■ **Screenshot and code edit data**
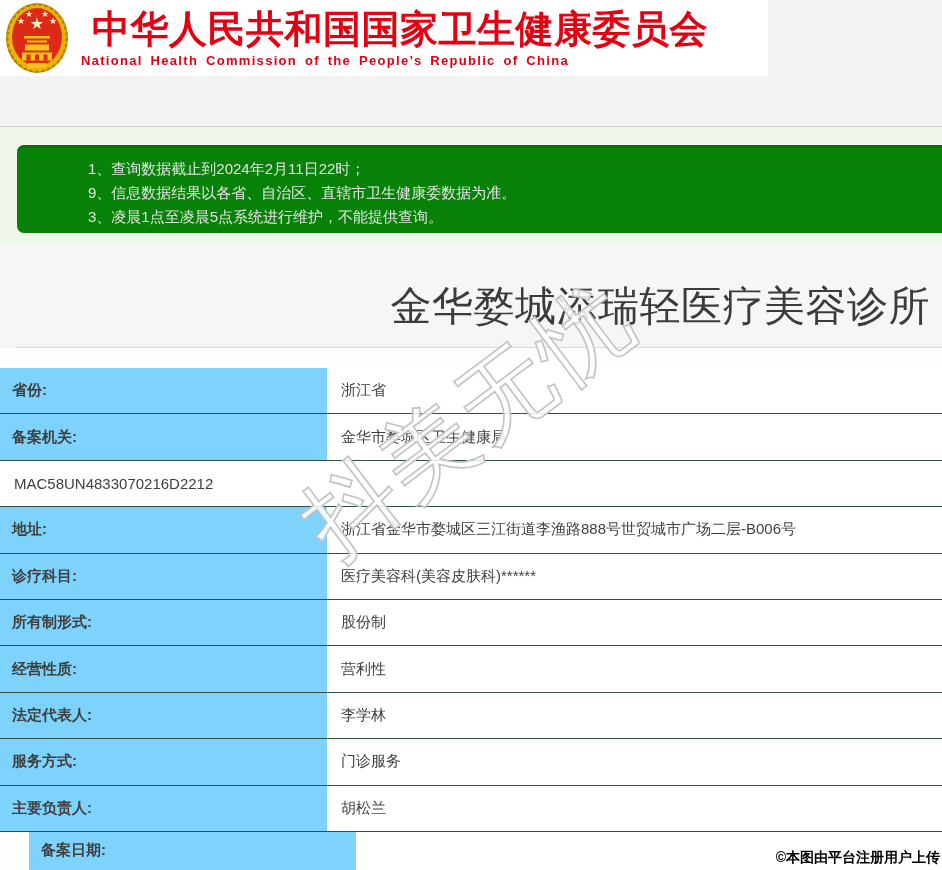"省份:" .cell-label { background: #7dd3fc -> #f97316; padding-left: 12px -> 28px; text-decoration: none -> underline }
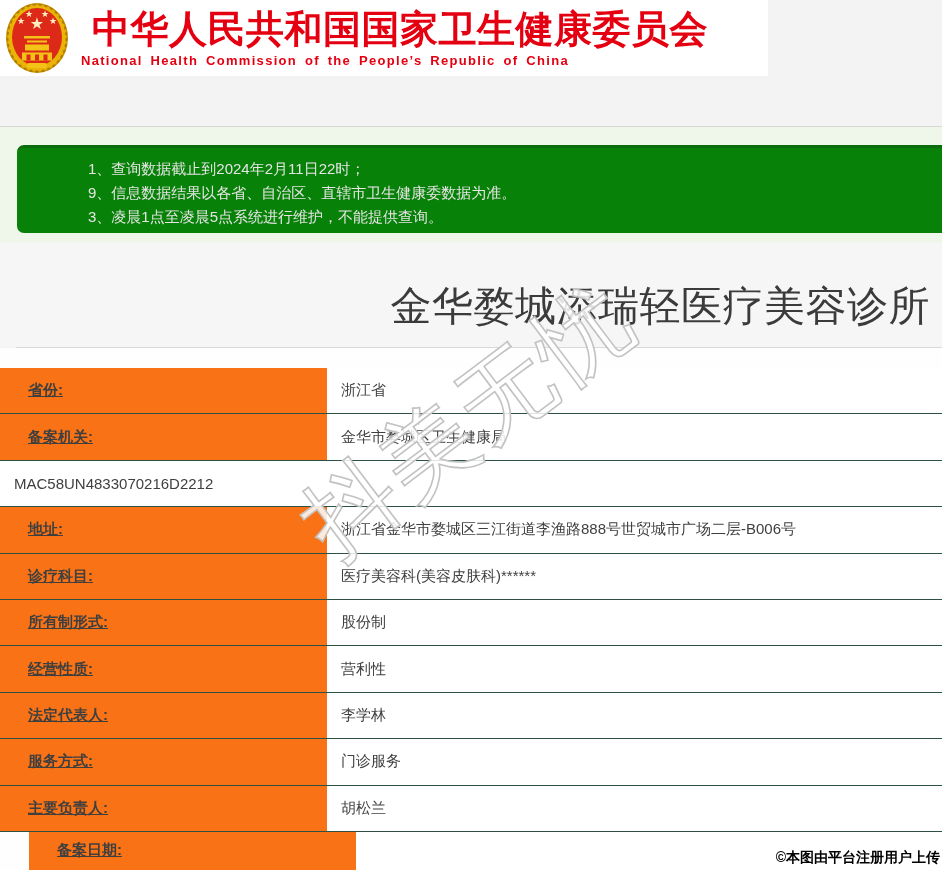"备案编号:" div.cell-label { html: none -> <div>备案编号:</div> }
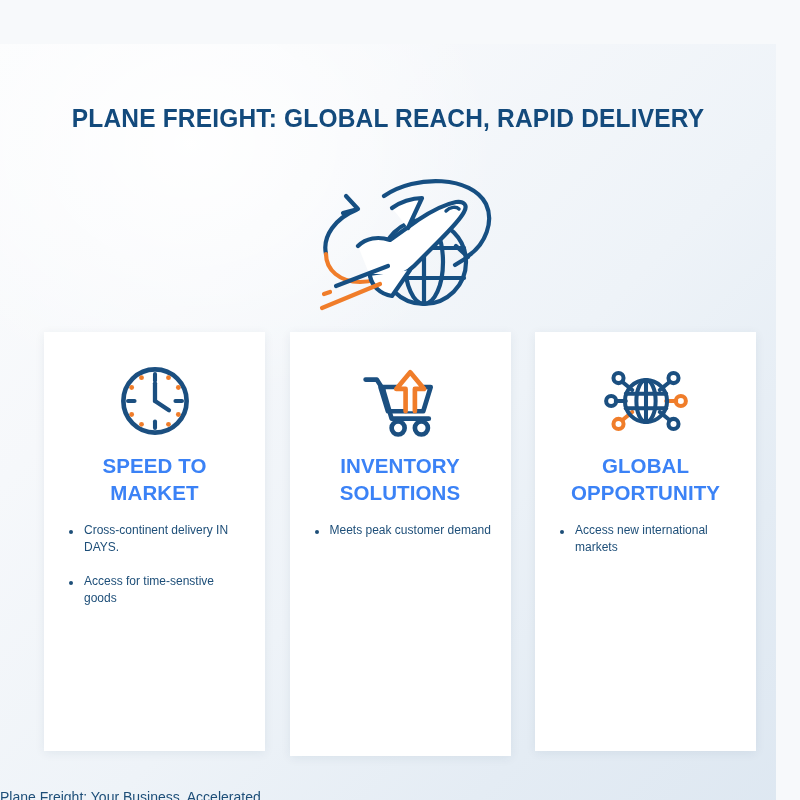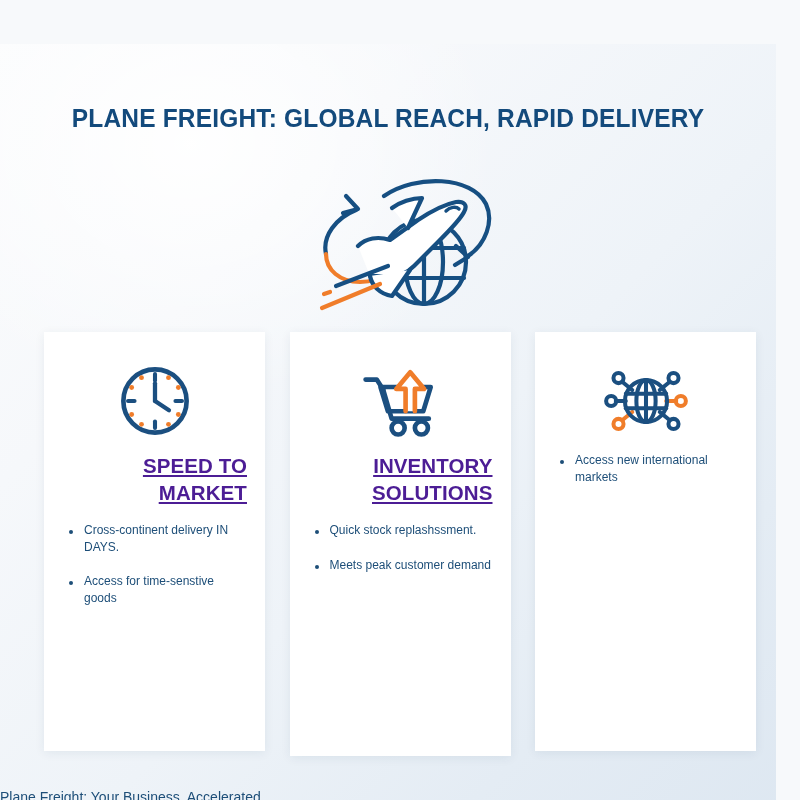"SPEED TO MARKET" .card-heading { color: #4c1d95 -> #3b82f6; text-align: right -> center; text-decoration: underline -> none }
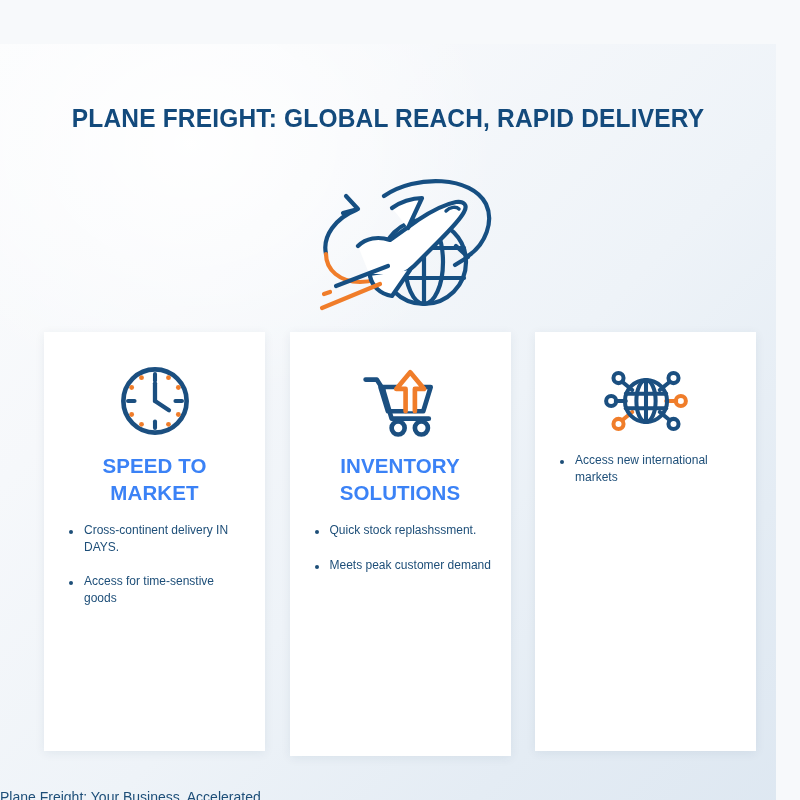"GLOBAL OPPORTUNITY" h2.card-heading { html: none -> <h2>GLOBAL OPPORTUNITY</h2> }
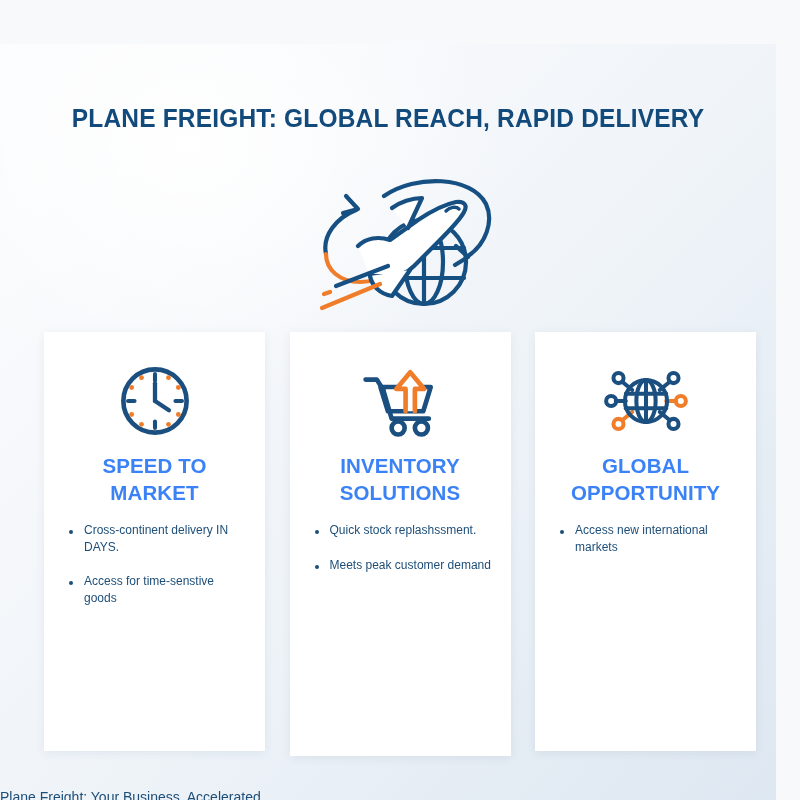"Quick stock replashssment." li.bullet { html: <li>Quick stock replashssment.</li> -> none }
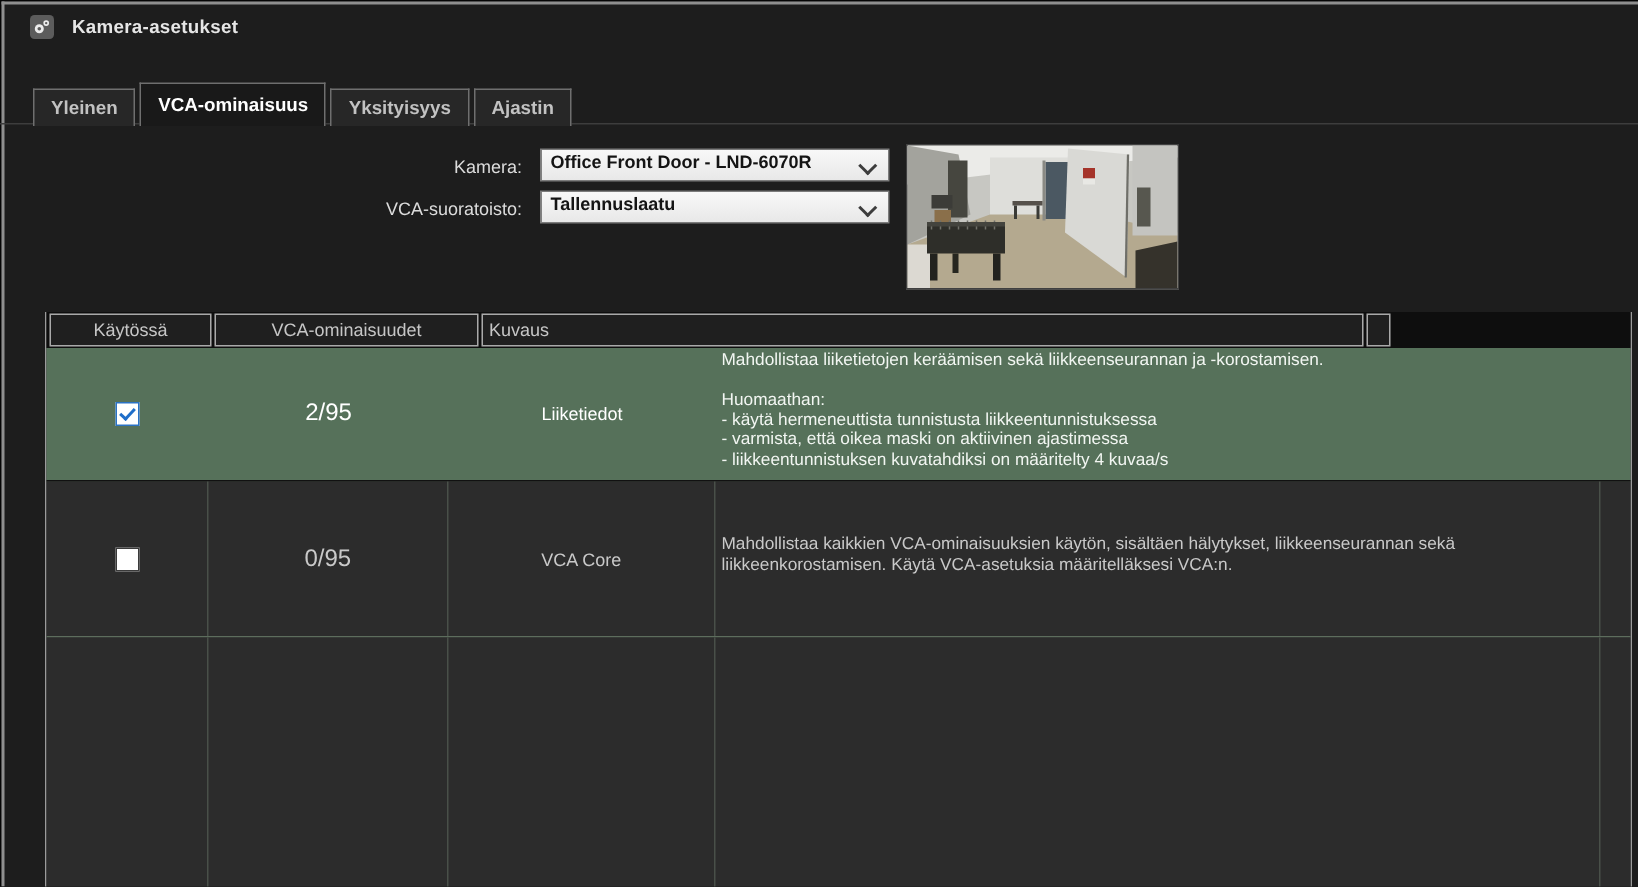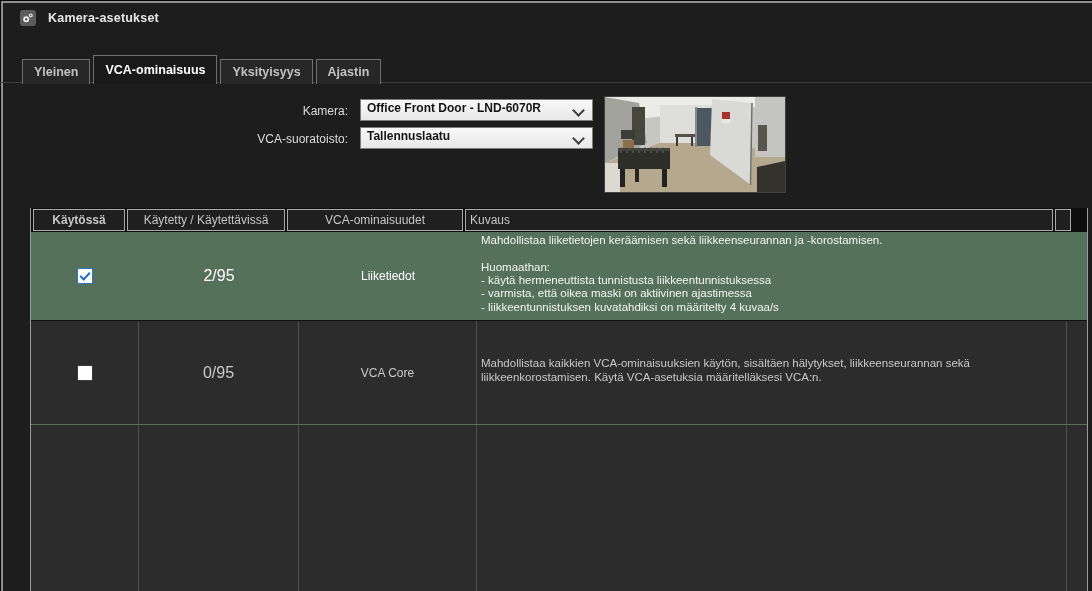"Käytössä" .th.c1 { font-weight: bold -> none; width: 92px -> 108px }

■ **Problem statement**
What you give back should match the entries above exactly, except that pictures are dropped.

■ **Output of the exercise**
"省份:" .cell-label { background: #7dd3fc -> #f97316; padding-left: 12px -> 28px; text-decoration: none -> underline }
"备案编号:" div.cell-label { html: none -> <div>备案编号:</div> }
"SPEED TO MARKET" .card-heading { color: #4c1d95 -> #3b82f6; text-align: right -> center; text-decoration: underline -> none }
"GLOBAL OPPORTUNITY" h2.card-heading { html: none -> <h2>GLOBAL OPPORTUNITY</h2> }
"Quick stock replashssment." li.bullet { html: <li>Quick stock replashssment.</li> -> none }
"Käytössä" .th.c1 { font-weight: bold -> none; width: 92px -> 108px }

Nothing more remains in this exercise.